In short, the evidence was insufficient to allow any trier of fact to find the defendant guilty beyond a reasonable doubt of fraudulent use of a credit card. The defendant's conviction is vacated, the finding is set aside and the matter is remanded to the District Court for a required finding of not guilty.
[Note 1] This case was argued before Justices Kass, Smith, and Spina. Following the appointment of Justice Spina as an Associate Justice of the Supreme Judicial Court, Justice Gelinas was added to the panel and participated in this decision.

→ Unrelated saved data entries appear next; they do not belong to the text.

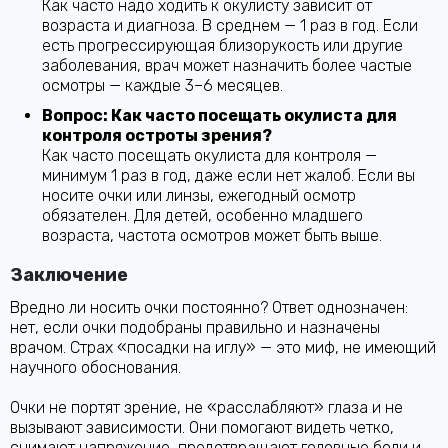
Как часто надо ходить к окулисту зависит от
возраста и диагноза. В среднем — 1 раз в год. Если
есть прогрессирующая близорукость или другие
заболевания, врач может назначить более частые
осмотры — каждые 3–6 месяцев.
Вопрос: Как часто посещать окулиста для
контроля остроты зрения?
Как часто посещать окулиста для контроля —
минимум 1 раз в год, даже если нет жалоб. Если вы
носите очки или линзы, ежегодный осмотр
обязателен. Для детей, особенно младшего
возраста, частота осмотров может быть выше.
Заключение
Вредно ли носить очки постоянно? Ответ однозначен:
нет, если очки подобраны правильно и назначены
врачом. Страх «посадки на иглу» — это миф, не имеющий
научного обоснования.
Очки не портят зрение, не «расслабляют» глаза и не
вызывают зависимости. Они помогают видеть четко,
снимают напряжение, предотвращают головные боли и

[Note 2] A cardholder may consent to another person using his or her credit card. See G. L. c. 266, s. 37C (e), which states that it is a violation of the statute for a person with intent to defraud to "obtain money, goods or services or anything else of value by representing without the consent of the cardholder that he is said cardholder . . ." (emphasis added).
[Note 3] On appeal, however, the Commonwealth has shifted its position and now argues that the defendant violated (b) of G. L. c. 266, s. 37C. "In reviewing the defendant's conviction, we will 'not disregard the theory of law in which the parties proceeded at trial.' " Commonwealth v. Silva, 431 Mass. 401 , 405 (2000), quoting from Commonwealth v. Monteagudo, 427 Mass. 484 (1998), quoting from Commonwealth v. Thompson, 382 Mass. 379 , 382 (1981). Therefore we reject the Commonwealth's theory that it now advances and rather consider the theory under which the case was tried.